If the industry is to adjust to the new normal post-pandemic, it needs to help solve the most important issues over an appropriate period and strengthen and advance inbound supply chain operations to benefit patients globally.
BioPhorum Supply Partner members felt the industry needed a strategy to help develop the inbound supply chain and improve its operational excellence, so, in 2021, we created the Biopharmaceutical manufacturing industry inbound supply chain strategic framework.
Our new paper – the Strategic framework for the development of the biopharmaceutical manufacturing industry’s inbound supply chain – builds on the original document and explains how it should be used.
It includes a maturity/capability model to help identify how you must develop to increase your maturity/capability level for any of the five strategic objectives. It is based on real-world evidence from members who have shared how they achieve the level they are at with people (organizations), systems (technologies), and processes (operating procedures).
Guido Kremer-van der Kamp, Senior Consultant, Global BioPharma Center of Excellence at Merck, said, “Going through the tough time of COVID-19, we realized that we needed to strengthen our relationships with our suppliers. The Framework will allow us to work on a one-to-one basis in collaboration with our suppliers to enhance our relationships in terms of business continuity, future plans, and digitalization.”
Our ‘One Voice’ approach
The framework should be a constant reference point for industry and help guide your corporate decision-making, whatever the level of your inbound supply chain maturity. The Phorum will also use it to help guide its work program and support its ‘One Voice’ approach when dealing with regulatory agencies.
It can be used by anybody involved in the inbound supply chain and help you think about your work in an industry-wide context. R&D teams can also use it when developing new products.
“Biomanufacturers and suppliers generally work in parallel and do not necessarily share the same goals,” said Benjamin Jequier, Head of Site Supply Chain at Takeda. “COVID-19 has shone a light on this situation and has been a nightmare in the supply chain. As a result, we recognized we needed a common language to understand each other’s challenges and needs.
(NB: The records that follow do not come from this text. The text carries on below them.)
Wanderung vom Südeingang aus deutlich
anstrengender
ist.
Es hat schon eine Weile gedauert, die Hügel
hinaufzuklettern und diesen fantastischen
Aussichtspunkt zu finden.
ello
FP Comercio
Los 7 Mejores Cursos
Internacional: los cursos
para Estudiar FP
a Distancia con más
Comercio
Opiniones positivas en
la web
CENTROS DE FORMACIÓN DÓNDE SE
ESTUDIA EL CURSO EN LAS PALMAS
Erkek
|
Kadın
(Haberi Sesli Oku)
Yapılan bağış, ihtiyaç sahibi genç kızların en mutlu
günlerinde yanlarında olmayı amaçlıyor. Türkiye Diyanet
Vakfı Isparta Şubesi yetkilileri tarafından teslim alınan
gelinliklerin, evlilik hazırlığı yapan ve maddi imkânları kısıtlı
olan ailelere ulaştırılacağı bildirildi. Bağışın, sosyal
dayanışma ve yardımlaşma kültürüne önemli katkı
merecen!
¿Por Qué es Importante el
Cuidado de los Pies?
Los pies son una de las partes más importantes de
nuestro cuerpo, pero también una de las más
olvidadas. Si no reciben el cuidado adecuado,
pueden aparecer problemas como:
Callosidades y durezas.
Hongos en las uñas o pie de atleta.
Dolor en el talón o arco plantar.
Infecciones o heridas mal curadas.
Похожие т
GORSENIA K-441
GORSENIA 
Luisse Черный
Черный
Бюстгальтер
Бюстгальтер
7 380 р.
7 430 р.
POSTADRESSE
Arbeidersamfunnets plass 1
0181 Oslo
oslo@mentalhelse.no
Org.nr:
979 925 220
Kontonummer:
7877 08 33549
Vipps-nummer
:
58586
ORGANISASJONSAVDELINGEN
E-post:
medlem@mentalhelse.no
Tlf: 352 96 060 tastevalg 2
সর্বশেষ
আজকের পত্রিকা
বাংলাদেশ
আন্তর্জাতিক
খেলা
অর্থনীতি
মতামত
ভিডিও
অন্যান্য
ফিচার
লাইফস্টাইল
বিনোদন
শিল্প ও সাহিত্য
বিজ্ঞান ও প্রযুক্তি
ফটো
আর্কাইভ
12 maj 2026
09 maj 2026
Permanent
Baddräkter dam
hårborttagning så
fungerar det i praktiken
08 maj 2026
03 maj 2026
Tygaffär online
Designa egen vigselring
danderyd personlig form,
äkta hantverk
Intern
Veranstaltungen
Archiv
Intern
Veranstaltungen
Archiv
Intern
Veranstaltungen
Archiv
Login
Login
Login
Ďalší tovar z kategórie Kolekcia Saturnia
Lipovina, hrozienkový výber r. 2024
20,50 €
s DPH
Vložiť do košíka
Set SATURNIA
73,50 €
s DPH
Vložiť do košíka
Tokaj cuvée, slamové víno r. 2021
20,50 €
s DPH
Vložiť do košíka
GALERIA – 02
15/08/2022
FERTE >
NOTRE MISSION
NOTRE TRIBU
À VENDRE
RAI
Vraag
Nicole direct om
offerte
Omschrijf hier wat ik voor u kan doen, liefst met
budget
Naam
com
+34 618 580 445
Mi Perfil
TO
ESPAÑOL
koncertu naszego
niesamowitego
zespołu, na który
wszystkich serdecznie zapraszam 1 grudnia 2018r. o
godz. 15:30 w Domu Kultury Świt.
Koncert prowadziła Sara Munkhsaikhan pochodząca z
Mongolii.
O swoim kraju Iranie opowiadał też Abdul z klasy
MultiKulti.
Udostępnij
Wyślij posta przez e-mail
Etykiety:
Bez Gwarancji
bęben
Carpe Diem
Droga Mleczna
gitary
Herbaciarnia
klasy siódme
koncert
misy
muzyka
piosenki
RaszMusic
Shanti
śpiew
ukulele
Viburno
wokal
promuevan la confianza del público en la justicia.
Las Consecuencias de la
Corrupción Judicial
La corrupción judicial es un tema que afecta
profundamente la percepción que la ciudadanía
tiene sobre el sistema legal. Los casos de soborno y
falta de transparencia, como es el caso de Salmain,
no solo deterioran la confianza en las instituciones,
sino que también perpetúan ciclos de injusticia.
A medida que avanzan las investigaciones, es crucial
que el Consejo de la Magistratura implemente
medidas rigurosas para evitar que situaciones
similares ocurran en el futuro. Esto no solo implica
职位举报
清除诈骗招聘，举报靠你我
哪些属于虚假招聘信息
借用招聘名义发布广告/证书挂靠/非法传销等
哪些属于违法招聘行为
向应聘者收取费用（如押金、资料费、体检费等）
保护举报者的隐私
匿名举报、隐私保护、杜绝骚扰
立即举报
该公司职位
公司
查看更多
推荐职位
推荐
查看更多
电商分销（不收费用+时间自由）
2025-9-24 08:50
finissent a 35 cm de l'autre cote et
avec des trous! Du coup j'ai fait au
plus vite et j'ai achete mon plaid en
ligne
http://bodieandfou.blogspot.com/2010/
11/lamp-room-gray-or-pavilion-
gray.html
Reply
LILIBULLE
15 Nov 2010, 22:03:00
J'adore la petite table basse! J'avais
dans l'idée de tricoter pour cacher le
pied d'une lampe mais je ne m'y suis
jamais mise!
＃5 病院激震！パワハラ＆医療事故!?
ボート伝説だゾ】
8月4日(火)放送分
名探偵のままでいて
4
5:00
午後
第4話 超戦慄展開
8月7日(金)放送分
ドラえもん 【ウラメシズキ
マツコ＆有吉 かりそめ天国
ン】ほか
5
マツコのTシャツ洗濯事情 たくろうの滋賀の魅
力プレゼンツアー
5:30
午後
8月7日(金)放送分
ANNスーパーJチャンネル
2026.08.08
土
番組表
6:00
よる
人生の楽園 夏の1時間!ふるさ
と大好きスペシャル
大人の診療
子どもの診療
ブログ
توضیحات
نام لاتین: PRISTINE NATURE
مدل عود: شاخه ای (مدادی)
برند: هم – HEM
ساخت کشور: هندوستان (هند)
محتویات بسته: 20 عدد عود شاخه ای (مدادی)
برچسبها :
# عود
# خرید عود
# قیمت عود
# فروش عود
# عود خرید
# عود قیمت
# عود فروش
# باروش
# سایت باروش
The Framework is patient-centric, responds to regulatory affairs, and will allow us to put all our energy into solving the industry’s most important challenges.”
The framework will help unite biomanufacturers and suppliers. It is the first strategy of its kind to develop the inbound supply chain for the biomanufacturing industry and to show a higher level of commitment to making sector-wide collaborative changes – rather than each company creating its own solutions for addressing shared issues.
In five years, using the framework should mean even greater strides in developing the inbound supply chain. And maybe after ten years, industry will be able to say that it has the best inbound supply chain of any sector in the world.